More advanced forms of production are likely to require relatively high levels of literacy, numeracy, and general knowledge. But trade-specific skills and attitudes are only learned properly in the workplace. Therefore, VET needs to combine the two in a system such as the German “dual system.” (List, 1991, pp. 200–201, in: Winch, 1998, p. 376)
This approach of combining OJT with general education contrasts with most educational concepts in the Anglo-Saxon area nowadays. The latter usually have separate subsystems. On the one hand, Anglo-Saxon areas have full-time general education or VET schools, which are part of the education system; on the other hand, they have subsequently organized labor-market integration programs, which are controlled by the employment authority and do not lead to a formal education qualification (Lerman, 2010; Ryan, 2000).
Finally, Winch (1998) pointed out that the approach proposed by List poses a greater challenge to governance. “What is most difficult to replicate, namely the density and complexity of institutions required to co-ordinate education and training: government, unions, employees, educational institutions of various kinds” (p. 377). Winch concluded that the Listian VET approach arises from the cultural and economic roots of society and cannot simply be imposed by a government. Without robust social institutions based on functional equivalences and a robust interplay of those social institutions, it will be very difficult to attain similar results (Renold et al., 2019). The comparison of the two economic perspectives shows differences in the framework conditions under which a political economy should be organized. Winch highlighted the consequences of such differences for the development of VET.
Therefore the changing of a VET system, similar to the changing of an education system more generally, is dependent upon and has ramifications throughout society and politics. It cannot be a simple matter of a technical recipe to aid economic growth, but touches on the heart of what any society is about. (Winch, 1998, p. 377)
2.3.2 Concept of Variety of Capitalism (VoC)
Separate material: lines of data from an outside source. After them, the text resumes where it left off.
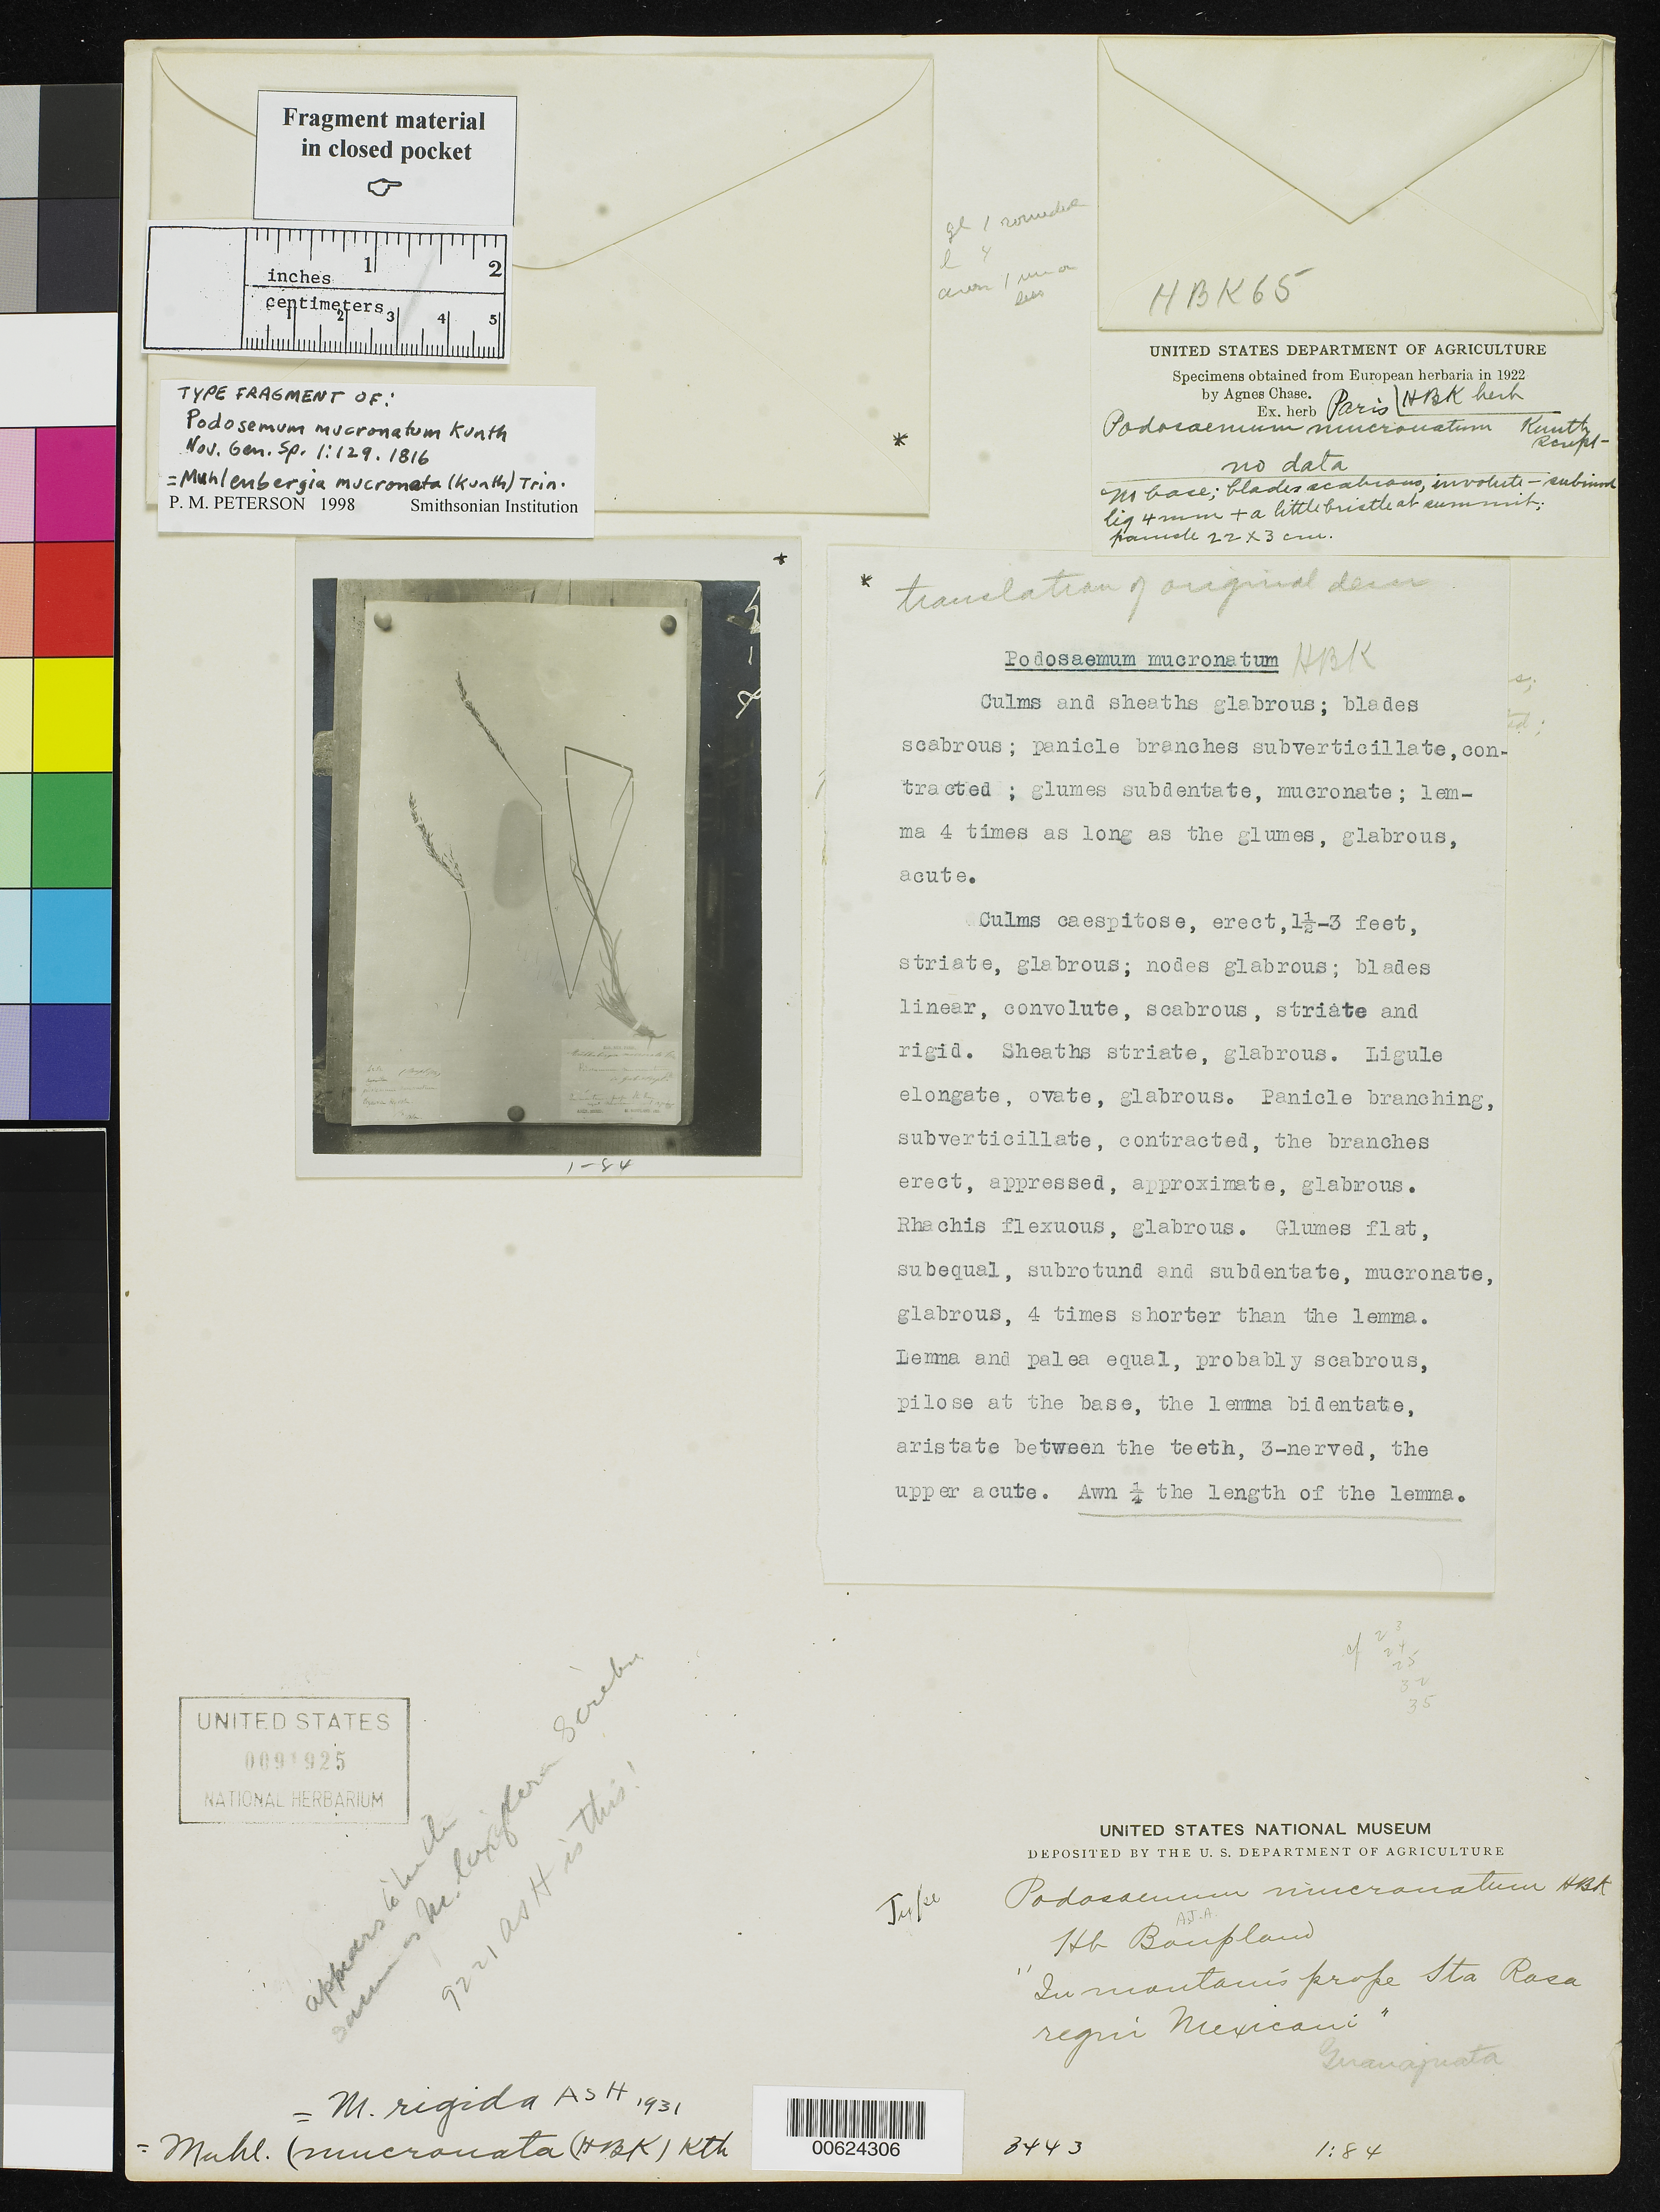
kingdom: Plantae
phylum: Tracheophyta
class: Liliopsida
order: Poales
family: Poaceae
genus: Podosemum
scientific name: Podosemum mucronatum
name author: Kunth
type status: Type Fragment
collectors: ex herb. Bonpland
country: Mexico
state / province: Guanajuato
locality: Santa Rosa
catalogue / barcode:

The second subsection addresses the configuration of national institutions in the economic context and has an impact on VET approaches, which are associated with the concept of the variety of capitalism . In political science, the concept of the variety of capitalism emerged in the late 1990s (e.g., Finegold & Soskice, 1988; Culpepper, 1999; Hall & Soskice, 2001; Hancké et al., 2007; Hall & Gingerich, 2009; Busemeyer, 2009). Essentially, these authors are aligned with Smith and List’s historic dogma and have identified ideal types that also provide clues as to why countries organize VET programs so differently.
The two ideal types are coordinated (CME) or liberal (LME) market economies, which are determined according to national institutional configurations. CMEs are embedded in a variety of intermediary institutions. As an example, companies coordinate among themselves; they conduct wage negotiations at the national level, and they generally tend to focus on long-term strategies. “The training systems of CMEs typically provide high skill levels and the requisite mix of company-specific and more general technical skills” (Hall & Soskice, 2001, p. 40). LMEs are based less on mediating collective institutions than on market forces to solve coordination problems and do not engage in collective wage bargaining and have little worker protection.
From the perspective of workers facing short job tenures and fluid labor markets, career success also depends on acquiring the general skills that can be used in many different firms; and most educational programs from secondary through university levels, even in business and engineering, stress ‘certification’ in general skills rather than the acquisition of more specialized competencies. (Hall & Soskice, 2001, p. 30)
Hence, such socioeconomic and sociocultural differences may have an influence on the social constructedness of VET programs.